Convert every line of the items below into a JSON list of strings, one string per line, omitting any blank lines.

**Records provided**
● ● ●

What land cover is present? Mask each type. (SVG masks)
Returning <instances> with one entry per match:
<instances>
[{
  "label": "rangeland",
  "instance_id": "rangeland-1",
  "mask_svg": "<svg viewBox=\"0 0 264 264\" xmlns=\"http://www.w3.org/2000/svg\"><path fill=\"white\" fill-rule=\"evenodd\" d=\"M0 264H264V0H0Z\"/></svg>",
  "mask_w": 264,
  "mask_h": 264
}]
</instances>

● ● ●

**Exercise response**
[
  "What land cover is present? Mask each type. (SVG masks)",
  "Returning <instances> with one entry per match:",
  "<instances>",
  "[{",
  "  \"label\": \"rangeland\",",
  "  \"instance_id\": \"rangeland-1\",",
  "  \"mask_svg\": \"<svg viewBox=\\\"0 0 264 264\\\" xmlns=\\\"http://www.w3.org/2000/svg\\\"><path fill=\\\"white\\\" fill-rule=\\\"evenodd\\\" d=\\\"M0 264H264V0H0Z\\\"/></svg>\",",
  "  \"mask_w\": 264,",
  "  \"mask_h\": 264",
  "}]",
  "</instances>"
]